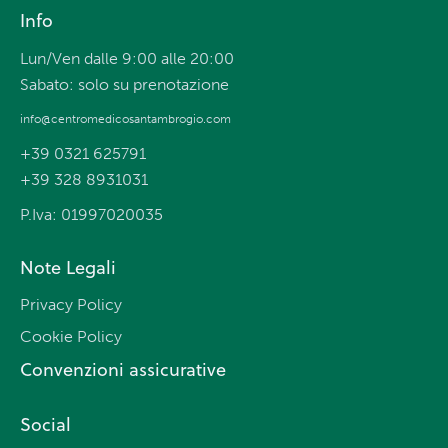
Info
Lun/Ven dalle 9:00 alle 20:00
Sabato: solo su prenotazione
info@centromedicosantambrogio.com
+39 0321 625791
+39 328 8931031
P.Iva: 01997020035
Note Legali
Privacy Policy
Cookie Policy
Convenzioni assicurative
Social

Activity => The goal is an exact reprint of the entries, leaving out the pictures.

Expected output =>
Info
Lun/Ven dalle 9:00 alle 20:00
Sabato: solo su prenotazione
info@centromedicosantambrogio.com
+39 0321 625791
+39 328 8931031
P.Iva: 01997020035
Note Legali
Privacy Policy
Cookie Policy
Convenzioni assicurative
Social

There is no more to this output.